Nun setze mit einer kraftvollen Farbe (Buntstift) in einem Drittel Deines Schnittchens nochmal neue Konturen und zeichnerische Elemente. Überlege Dir im Vorfeld genau, wo sich dieses Drittel befindet. Mit so einem Schritt greifst Du sehr stark in die bestehende Komposition ein.

Schritt 7 Der SchnittchenSchlagschatten

Stelle Dir vor, Das Schnittchen wird nun von rechts oben von der Seite so extrem beleuchtet, dass es einen deutlich erkennbaren Schlagschatten auf den Untergrund wirft. Diesen nun von Dir erdachten Schlagschatten definiere ganz exakt mit einer dünnen Bleistiftlinie. Ggf. korrigiere sie nochmal und radiere die „falsche“ Kontur wieder weg. Wenn dieser Schlagschatten exakt definiert ist, fülle ihn mit einem Buntstift, aber mit einer sehr kräftigen Farbe Deiner Wahl, komplett aus, möglichst in einer Weise, dass man keine einzelnen Striche erkennt, sondern eher eine plakative, monochrome, glatte Fläche entsteht.

Schritt 8 Der Hintergrund

Im letzten Schritt fülle den kompletten restlichen Hintergrund absolut plakativ mit einer schwarzen Tusche aus. Aber ACHTUNG!!!

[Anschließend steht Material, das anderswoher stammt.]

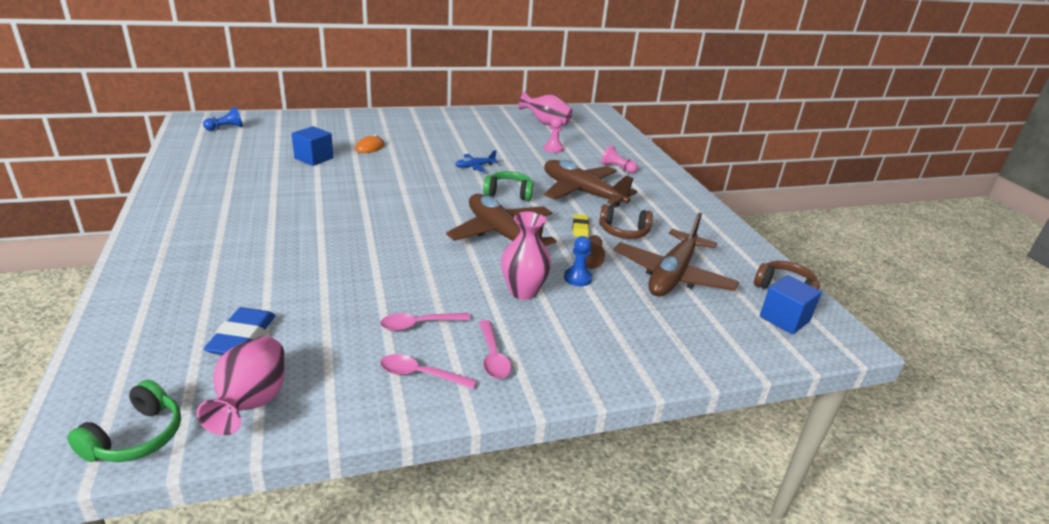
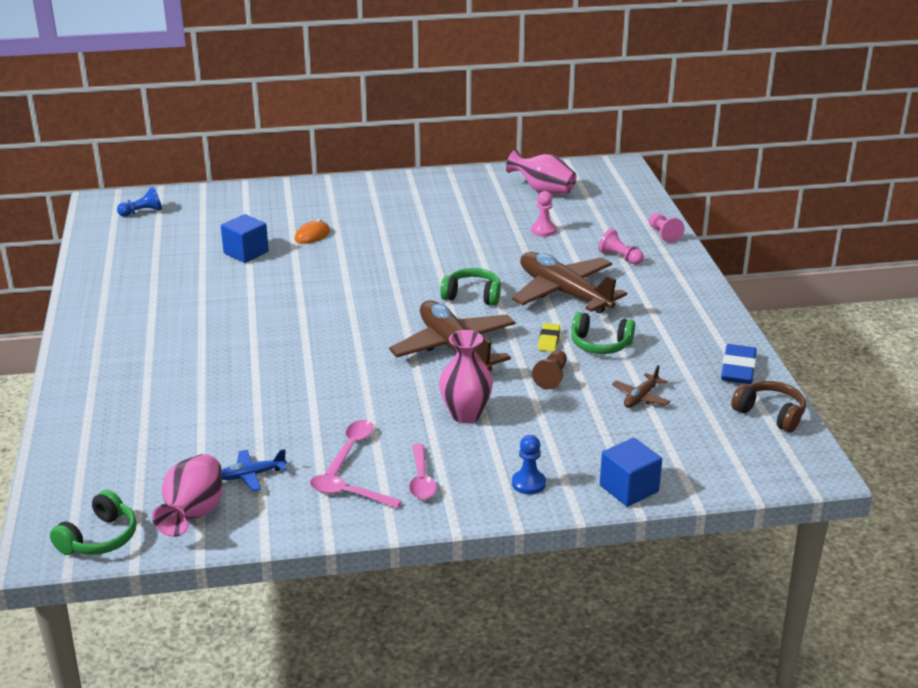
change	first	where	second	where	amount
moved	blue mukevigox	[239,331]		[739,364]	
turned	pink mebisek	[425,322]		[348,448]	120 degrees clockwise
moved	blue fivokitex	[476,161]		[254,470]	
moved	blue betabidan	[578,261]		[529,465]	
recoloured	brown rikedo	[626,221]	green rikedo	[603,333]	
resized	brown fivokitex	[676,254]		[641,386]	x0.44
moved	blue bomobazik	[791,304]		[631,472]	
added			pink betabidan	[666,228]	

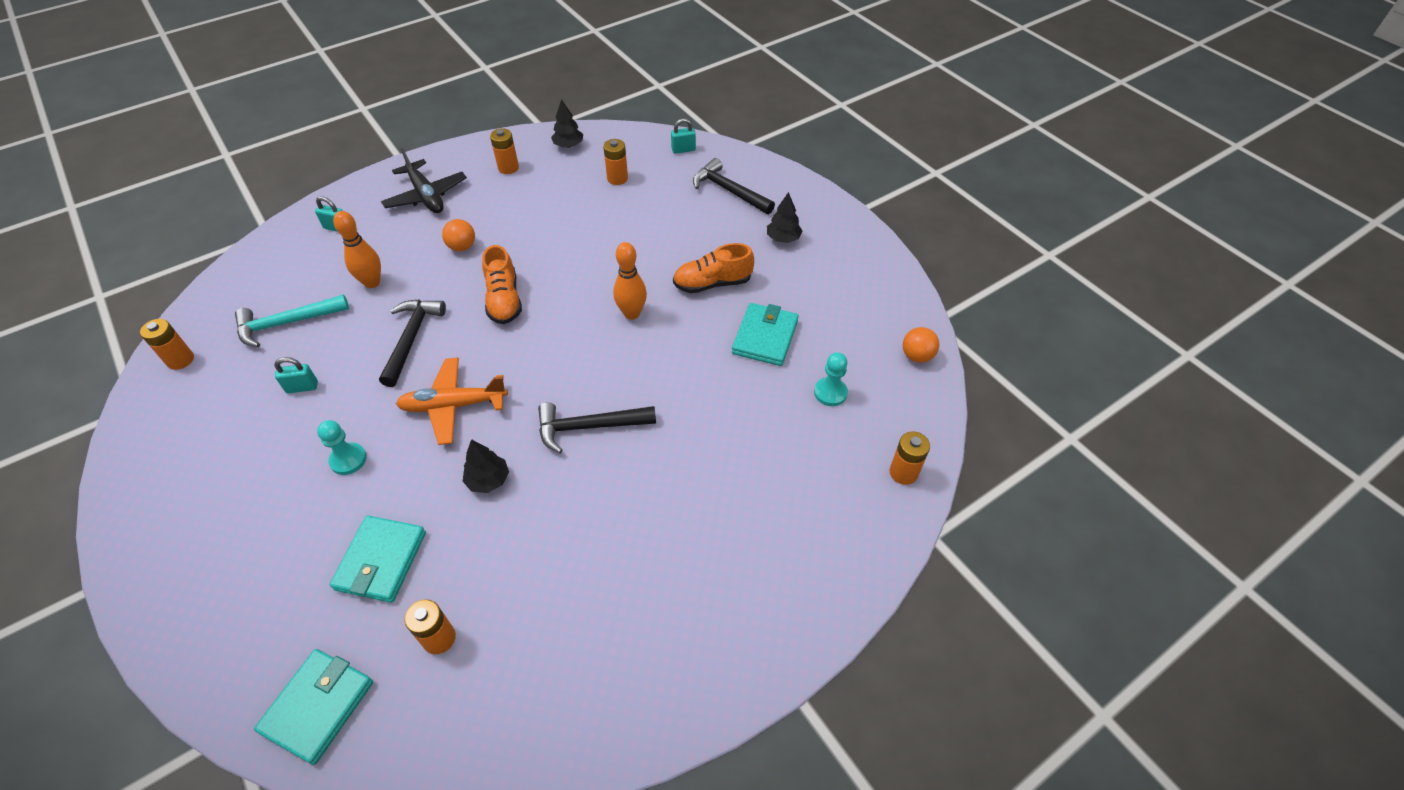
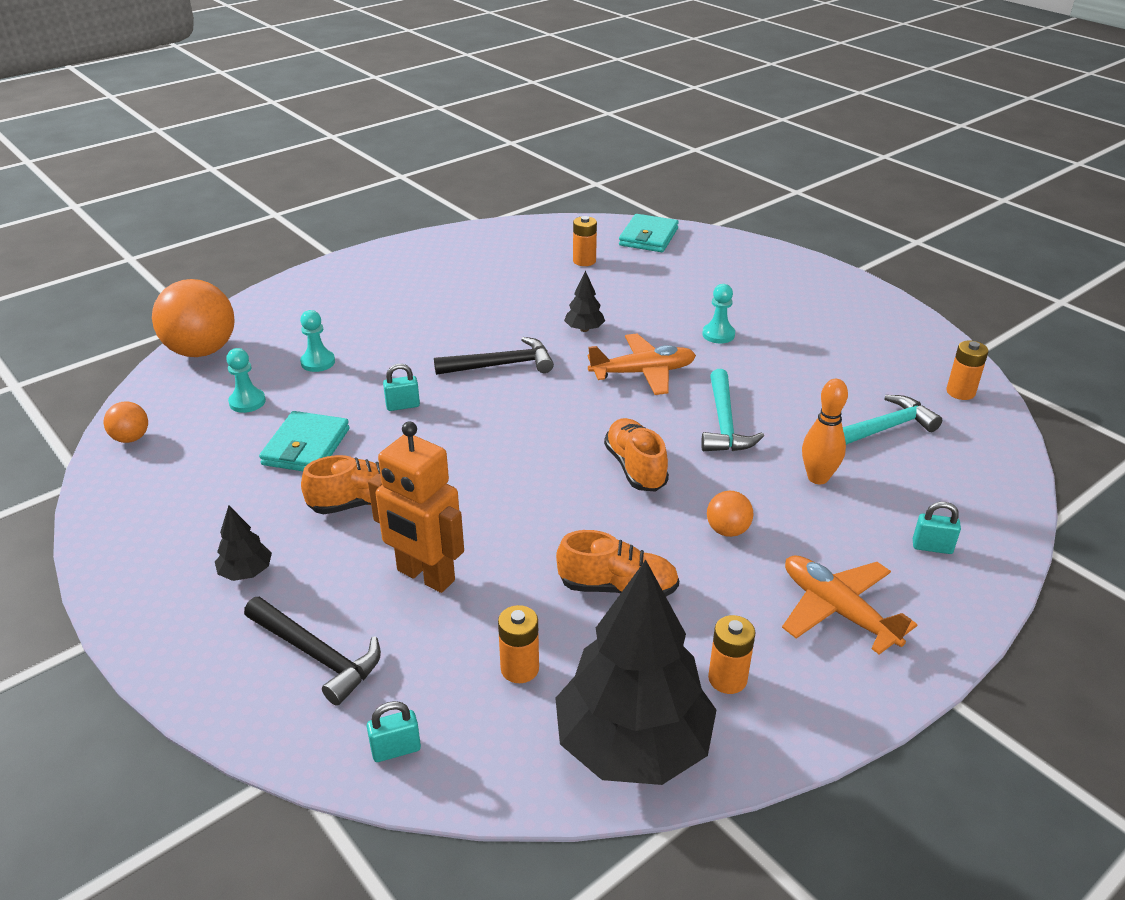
change	first	where	second	where	amount
moved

Da die schwarze Fläche hyperexakt an Dein Schnittchen angrenzen soll, müsstest Du zuerst mit der Tusche und mit einem feinen Aquarell- oder einem Tuschpinsel das Schnittchen absolut bis ins Kleinste exakt umfahren und zwar so, dass die äußeren Bleistiftlinien als Linie erhalten bleiben. Dieser Schritt mag womöglich etwas dauern, aber hier ist Pingeln nicht nur erlaubt sondern mehr als erwünscht.

Die Reflektion

Hat Dir diese Übung neue Erkenntnisse gebracht? Lass uns einige Aspekte noch einmal etwas genauer beleuchten!

  1. Du siehst, der von uns kaum noch beachtete Alltag bietet uns zeichnerisch unendlich viele Möglichkeiten, wenn wir bereit sind, unseren Blick zu verändern, einen neuen Blickpunkt einzunehmen. Das ist übrigens in jeder Lebenslage eine erstrebenswerte Eigenschaft! Sind Dir während des Schnittchenschaffens noch weitere Ideen gekommen, welche anderen Alltagssituationen womöglich mehr zeichnerisches Potential besitzen, als erwartet? Welche sind das? Werde konkret!

  2. Was bewirken viele kleine und kleinste Schwerpunkte gegenüber einem großen? Inwiefern wird das Auge anders geführt? Was für eine andere Wirkung oder Bildaussage ergibt sich dadurch?

  3. Wie fügen sich der plakative Schlagschatten und der plakative Hintergrund in der Zeichnung zusammen? Hat der Schlagschatten dabei noch eine andere Funktion als der dunkle Hintergrund? Was genau bewirkt der dunkle Hintergrund?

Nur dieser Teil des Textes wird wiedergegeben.